Starting not to care WHY Toad is so slow

We are very pressed at work with the workload. I am beginning not to care WHY toad is so slow, and am working to move to SQL Developer. As I'm working throughout the day, I constantly run into connection lost and have to wait so long to get the cursor back it's frustrating. Then a refresh the connections, and THAT takes forever. Then I click on an object and loading it takes forever.

I'm simply getting to the conclusion that Toad is just too slow to deal with.

Hi Wrightt,

Sorry for the frustration. This kind of thing is definitely on my radar. I have made some changes in recent betas to help alleviate this. (Look in Options -> Oracle -> Transactions).

Also, I have heard from customers that setting SQLNET.RECV_TIMEOUT and SQLNET.SEND_TIMEOUT (on the client side) have decreased the wait time after a lost connection.

https://docs.oracle.com/database/121/NETRF/sqlnet.htm#NETRF006

Give it a try.

-John

Thanks John for the fast reply. I will try it when I have time. We are just under so much pressure in the workload it's hard to make time for these small research/change/test issues.

Hi,

Using Toad for Oracle and Toad Data Point for years and years and i can't hear that Toad is too slow !

Today, i can run statements in parallel over 68 schemas using analytics functions for billions of accounting lines in few minutes !

I think your problem is not specific to Toad but your Oracle instance or network !

I have been using TOAD for Oracle since back when it was free and actually stood for Tool for Oracle Application Developers. I do have trouble with it crashing, especially when I am compiling packages and procedures, and changing DBLINKs they reference. I was having trouble with TOAD locking up, it turned out it was the way they configured our PC's.

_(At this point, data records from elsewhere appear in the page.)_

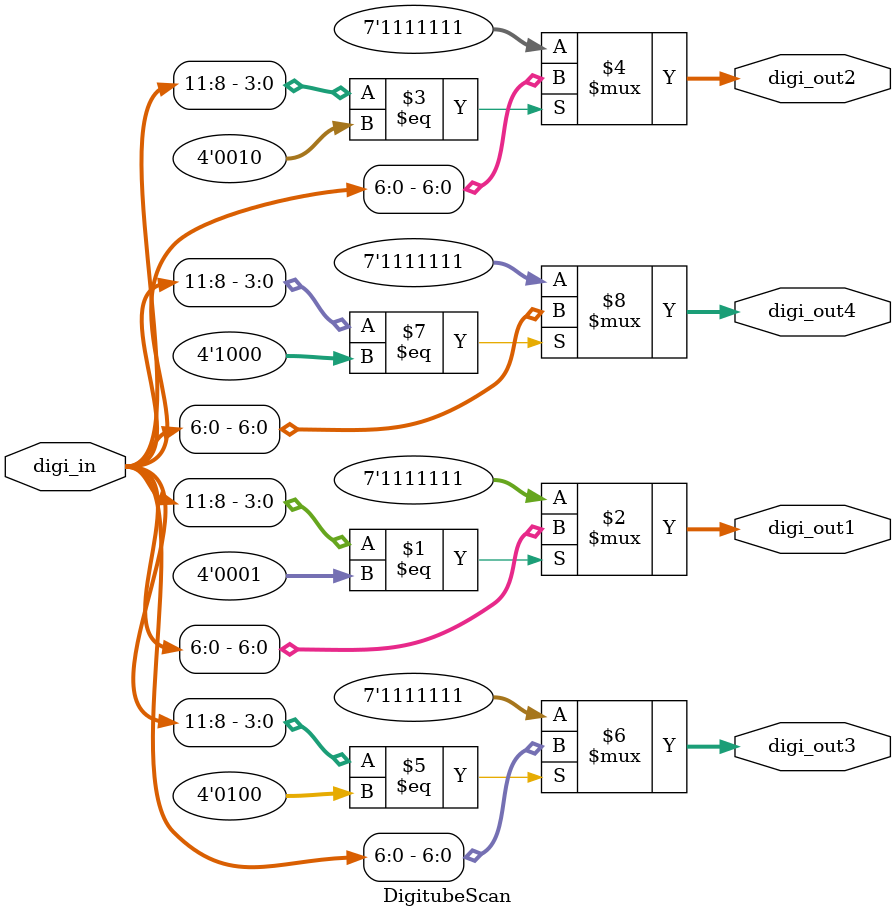
<source format=v>
`timescale 1ns/1ps


module DigitubeScan(digi_in,digi_out1,digi_out2,digi_out3,digi_out4);
input [11:0] digi_in;	//AN3,AN2,AN1,AN0,DP,CG,CF,CE,CD,CC,CB,CA
output [6:0] digi_out1;	//0: CG,CF,CE,CD,CC,CB,CA
output [6:0] digi_out2;	//1: CG,CF,CE,CD,CC,CB,CA
output [6:0] digi_out3;	//2: CG,CF,CE,CD,CC,CB,CA
output [6:0] digi_out4;	//3: CG,CF,CE,CD,CC,CB,CA

assign digi_out1=(digi_in[11:8]==4'b0001)?digi_in[6:0]:7'b111_1111;
assign digi_out2=(digi_in[11:8]==4'b0010)?digi_in[6:0]:7'b111_1111;
assign digi_out3=(digi_in[11:8]==4'b0100)?digi_in[6:0]:7'b111_1111;
assign digi_out4=(digi_in[11:8]==4'b1000)?digi_in[6:0]:7'b111_1111;

endmodule


</source>
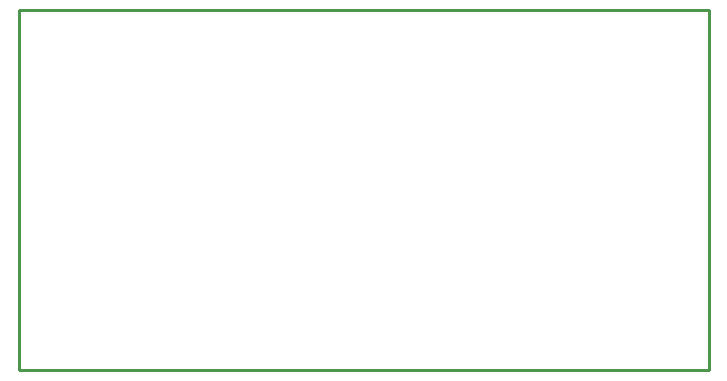
<source format=gbr>
G04 #@! TF.FileFunction,Paste,Bot*
%FSLAX46Y46*%
G04 Gerber Fmt 4.6, Leading zero omitted, Abs format (unit mm)*
G04 Created by KiCad (PCBNEW 4.0.1-3.201512221401+6198~38~ubuntu15.10.1-stable) date Tue 05 Apr 2016 01:32:55 PM EEST*
%MOMM*%
G01*
G04 APERTURE LIST*
%ADD10C,0.100000*%
%ADD11C,0.254000*%
G04 APERTURE END LIST*
D10*
D11*
X127000000Y-96520000D02*
X127000000Y-127000000D01*
X185420000Y-96520000D02*
X127000000Y-96520000D01*
X185420000Y-127000000D02*
X185420000Y-96520000D01*
X127000000Y-127000000D02*
X185420000Y-127000000D01*
M02*

</source>
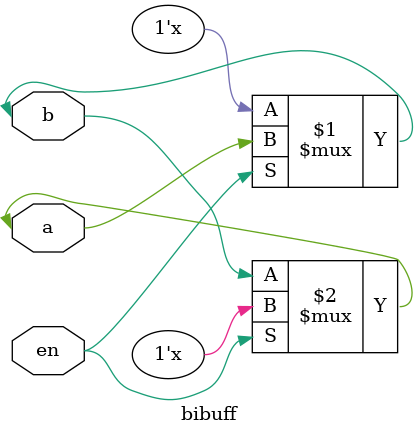
<source format=v>
module bibuff (inout a,b,
				input en);
				
				
				bufif1 b1(b,a,en);
				bufif0 b2(a,b,en);
				
				endmodule
				
</source>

I changed the application data directory and the temp file directory to use c:\temp subdirectories. I also had hundreds of files on my desktop. I moved those to another location, and put a "Working Folder" link on my desktop to that location. TOAD performance improved drastically after doing these things. I believe it was all of the file I/O TOAD does to save configurations. Moving those to the local C drive eliminated our sub-performing network.

Hey John, another consideration for development is that the drop down bar does not update at least for users when then occur. To use the drop down bar for that, you have to create a new connection. This happens even when a user is dropped. You can still select the user, but won't see any objects. But the reverse is the problem. If I create a new user, and want to view objects, I have to open a new connection for the capability. Hope this helps! It would sure help me :slight_smile:

Hi WrightT,

Are you talking about the common dropdown that lists schemas? (such as below in schema browser?)

image

if so, right-click it and choose "Reload from database" and it will refresh.

If not, I'm not sure I follow you. Can you give me some more details?

Thanks.

John

Theres is also a set of three arrows to the right of the schema name.Clicking the left most refreshes everything in the schema browser. Clicking the one with '1' in the icon refreshes the list you are currently viewing.

Thanks Brian, I will try this to see if it fixes the issue.

I tried that Brian, no luck. Thanks though.

@wrightt A little ways up in this thread, on Aug 9th, you were talking about the dropdown where schemas are listed. To make it refresh and pick up added schemas, right-click it and choose "reload from database". If they still aren't there, maybe you have it configured to exclude schemas that don't contain any objects. Right-click it again, choose "Users to Load", then "All Users".